# Tareas y ejercicios
1. Devuelve sin cambios el fragmento de la receta de perdices que va desde "Una vez arregladas" hasta "cocer más tiempo.", ambos incluidos.
2. Según la receta de perdices, ¿en cuánto tiempo estarán hechas las perdices si son tiernas?

# Fragmento proporcionado
============================================================

Una vez arregladas y saladas las perdices, se les atan las patas. Se pone el aceite a calentar en una cacerola o, mejor, una cocotte. Cuando está caliente, se ponen las perdices y se doran por todos lados. Después de doradas, se sacan y se reservan en un plato. En este mismo aceite se echa la cebolla pelada y picada muy menuda. Se dan vueltas hasta que se ponga transparente (unos 6 minutos, más o menos). Se vuelven a poner las perdices en la cacerola y se rocían con el vino y la mitad de lo vasos agua. Se echa el laurel y un poco de sal en la salsa. Se cubre la cacerola y a fuego muy lento se van haciendo dándoles la vuelta de vez en cuando.
Si son tiernas, en 45 minutos estarán hechas, pero esto depende de las perdices; se pinchan para saber si están en su punto; quizá haya que añadirles entonces un poco más de agua caliente, si se tienen que cocer más tiempo.

============================================================

# Datos proporcionados
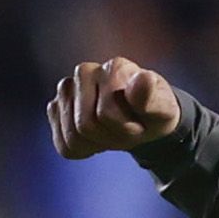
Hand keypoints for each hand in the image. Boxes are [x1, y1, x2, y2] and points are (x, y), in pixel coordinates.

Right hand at [45, 57, 181, 159]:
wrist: (141, 117)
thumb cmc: (151, 112)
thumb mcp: (162, 110)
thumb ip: (152, 98)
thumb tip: (143, 79)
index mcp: (114, 67)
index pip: (106, 115)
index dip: (126, 130)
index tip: (140, 124)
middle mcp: (85, 71)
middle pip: (84, 126)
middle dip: (109, 137)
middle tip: (125, 130)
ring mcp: (67, 89)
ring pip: (72, 137)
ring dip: (96, 144)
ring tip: (110, 131)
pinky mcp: (56, 108)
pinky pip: (63, 145)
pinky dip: (81, 149)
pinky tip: (95, 137)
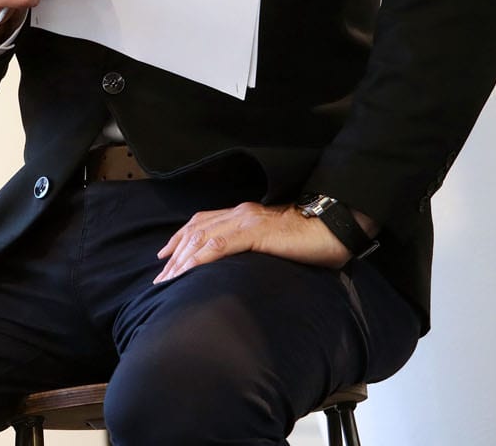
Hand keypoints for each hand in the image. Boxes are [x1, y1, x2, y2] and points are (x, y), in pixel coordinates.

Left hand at [153, 202, 350, 283]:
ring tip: (168, 280)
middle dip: (175, 256)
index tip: (166, 256)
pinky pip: (220, 244)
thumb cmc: (311, 237)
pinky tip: (189, 270)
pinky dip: (201, 257)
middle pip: (195, 232)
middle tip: (160, 278)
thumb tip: (241, 265)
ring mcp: (246, 222)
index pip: (201, 223)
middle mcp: (239, 214)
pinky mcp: (255, 232)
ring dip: (182, 260)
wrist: (335, 227)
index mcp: (243, 214)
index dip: (181, 239)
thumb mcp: (275, 240)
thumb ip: (255, 246)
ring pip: (202, 238)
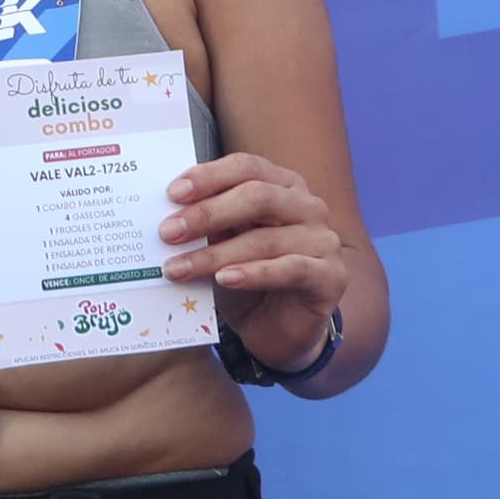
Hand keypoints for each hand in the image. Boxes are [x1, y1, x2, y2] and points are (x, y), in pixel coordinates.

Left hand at [159, 149, 348, 367]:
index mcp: (283, 185)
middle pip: (257, 197)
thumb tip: (168, 211)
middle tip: (168, 232)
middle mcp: (308, 206)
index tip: (172, 194)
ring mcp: (324, 240)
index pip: (246, 167)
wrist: (279, 331)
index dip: (209, 176)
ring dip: (215, 254)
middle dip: (207, 213)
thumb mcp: (222, 244)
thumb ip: (207, 223)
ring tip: (178, 268)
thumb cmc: (247, 278)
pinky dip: (253, 273)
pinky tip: (225, 279)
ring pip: (265, 238)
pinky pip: (290, 269)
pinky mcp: (331, 277)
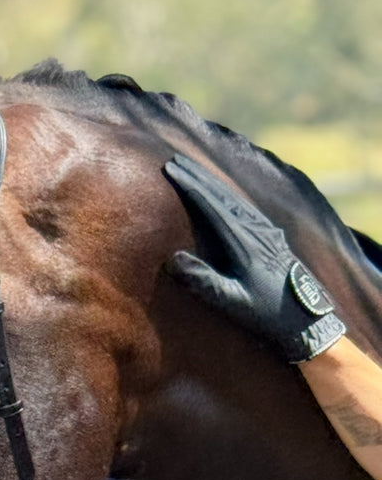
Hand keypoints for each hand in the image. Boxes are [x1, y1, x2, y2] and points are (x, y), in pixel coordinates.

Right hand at [163, 154, 345, 361]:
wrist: (307, 319)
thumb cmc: (267, 315)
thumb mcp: (233, 303)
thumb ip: (205, 282)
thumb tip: (173, 260)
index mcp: (244, 242)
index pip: (211, 205)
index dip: (190, 186)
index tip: (171, 169)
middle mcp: (257, 230)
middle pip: (223, 194)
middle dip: (199, 175)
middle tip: (176, 159)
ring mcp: (268, 232)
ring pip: (235, 198)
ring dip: (213, 183)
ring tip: (195, 171)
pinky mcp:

============================================================

# Resultados obtenidos
1.
Una vez arregladas y saladas las perdices, se les atan las patas. Se pone el aceite a calentar en una cacerola o, mejor, una cocotte. Cuando está caliente, se ponen las perdices y se doran por todos lados. Después de doradas, se sacan y se reservan en un plato. En este mismo aceite se echa la cebolla pelada y picada muy menuda. Se dan vueltas hasta que se ponga transparente (unos 6 minutos, más o menos). Se vuelven a poner las perdices en la cacerola y se rocían con el vino y la mitad de lo vasos agua. Se echa el laurel y un poco de sal en la salsa. Se cubre la cacerola y a fuego muy lento se van haciendo dándoles la vuelta de vez en cuando.
Si son tiernas, en 45 minutos estarán hechas, pero esto depende de las perdices; se pinchan para saber si están en su punto; quizá haya que añadirles entonces un poco más de agua caliente, si se tienen que cocer más tiempo.

2. En 45 minutos.